What does "Command exited with code 50 mean" and how do you solve it?

fuselessmatt
Contributor

Hi!

We have this dbt model that generates a table with user activity in the previous days, but we get this vague error message in the Databricks SQL Warehouse.

Job aborted due to stage failure: Task 3 in stage 4267.0 failed 4 times, most recent failure: Lost task 3.3 in stage 4267.0 (TID 41247) (<some ip_address> executor 18): ExecutorLostFailure (executor 18 exited caused by one of the running tasks) Reason: Command exited with code 50

Driver stacktrace:

The stacktrace is empty and I can't find anyone else having this exact problem on the internet.

This model was migrated from Redshift and the only thing we changed were the dateadd format. So it should be valid SQL.

< on p.activity_date between dateadd(day, -1, d.end_date)

---

> on p.activity_date between date_add('day', -1, d.end_date)

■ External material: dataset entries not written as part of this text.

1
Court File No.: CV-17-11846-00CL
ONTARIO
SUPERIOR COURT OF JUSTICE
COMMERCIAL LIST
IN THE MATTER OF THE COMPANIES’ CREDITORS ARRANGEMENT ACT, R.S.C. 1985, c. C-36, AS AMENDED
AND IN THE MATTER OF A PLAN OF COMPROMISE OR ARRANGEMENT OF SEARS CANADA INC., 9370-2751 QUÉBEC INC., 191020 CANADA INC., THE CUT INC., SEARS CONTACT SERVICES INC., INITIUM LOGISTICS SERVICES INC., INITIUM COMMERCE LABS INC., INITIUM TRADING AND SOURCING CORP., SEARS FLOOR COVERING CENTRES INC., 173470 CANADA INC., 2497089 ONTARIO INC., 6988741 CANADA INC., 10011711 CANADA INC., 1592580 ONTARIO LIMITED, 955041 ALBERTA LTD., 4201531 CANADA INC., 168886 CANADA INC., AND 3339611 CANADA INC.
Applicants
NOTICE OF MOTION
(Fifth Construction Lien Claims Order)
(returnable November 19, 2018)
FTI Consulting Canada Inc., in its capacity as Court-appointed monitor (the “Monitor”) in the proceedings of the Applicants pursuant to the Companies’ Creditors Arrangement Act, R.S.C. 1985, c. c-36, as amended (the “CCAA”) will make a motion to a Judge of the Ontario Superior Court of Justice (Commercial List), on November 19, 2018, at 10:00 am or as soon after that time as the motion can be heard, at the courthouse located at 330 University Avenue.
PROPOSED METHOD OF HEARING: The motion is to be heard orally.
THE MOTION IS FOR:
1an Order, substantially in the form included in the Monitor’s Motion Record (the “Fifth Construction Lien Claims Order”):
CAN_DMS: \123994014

The model rarely works as part of the daily run, but often seems to work if you try to rerun it. I'm wondering if this implies that it is some sort of internal Databricks errors caused by stack overflow or memory issues.

I have a query profile and it seems it is failing a the big "Columnar To Row, Nested Loop Join, Hash Aggregate, Hash Aggregate" "(Whole Stage Codegen fuses multiple operators together to optimize query performance. Metrics represent all operators combined)"